Nazko Cone is the main eruptive centre forming the eastern segment of the AVB. It consists of overlapping piles of basaltic flows and cones that were formed during at least three eruptive periods. The first volcanic episode is represented by a subaerial basalt flow that forms the base of the volcano. It was deposited during a Pleistocene interglacial stage 0.34 million years ago and is extensively eroded. The second episode is constituted by a subglacial mound of hyaloclastite that formed under the Cordilleran Ice Sheet, perhaps during the Fraser Glaciation which took place between 25,000 and 10,000 years ago. It forms the western side of Nazko Cone and is dominated by blocks of highly vesicular, glassy basalt. The third episode is defined by coalescing pyroclastic cones and associated lava flows that formed subaerially during the Holocene. Radiocarbon dating of bog peat above and below a tephra layer near Nazko Cone suggest that the latest eruption took place about 7,200 years ago. This is the only known Holocene eruption from Nazko Cone as no other tephra layers have been identified.

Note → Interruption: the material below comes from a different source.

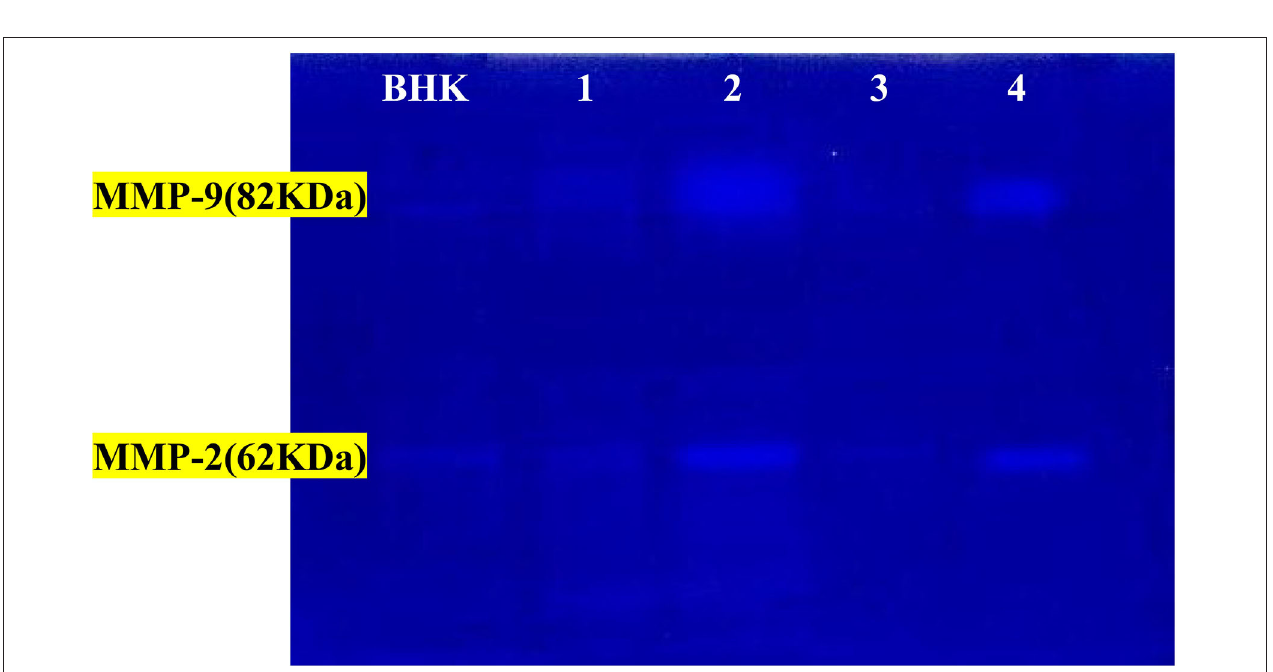
FIGURE 10 | The activity of MMP-2 and MMP-9 by gelatin zymography. Lanes 1 = PRP-group; lanes 2 = control + ve in cat; lanes 3 = PRP groups; lanes 4 = control + ve group in dog. BHK lane is a control marker from baby hamster kidney cells transfected with active MMP-9 (82 kDa) that are indicated by arrows and MMP-2 (62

From 9 October 2007 to 15 May 2008, a series of earthquakes measuring up to 2.9 magnitude occurred in the Nechako Basin about 20 km west of Nazko Cone. Most of them occurred 25 to 31 km below the surface, indicating they originated within the lowermost crust. Analysis of seismic waves suggest that the earthquake swarm was caused by brittle failure and fracturing of rock at depth from magma intrusion. No volcanic eruption was likely as the number and size of the tremors were too small. Although these volcano tectonic earthquakes were too small to be felt, they generated substantial local interest as they represented a significant concentration of seismic activity within the Anahim Volcanic Belt.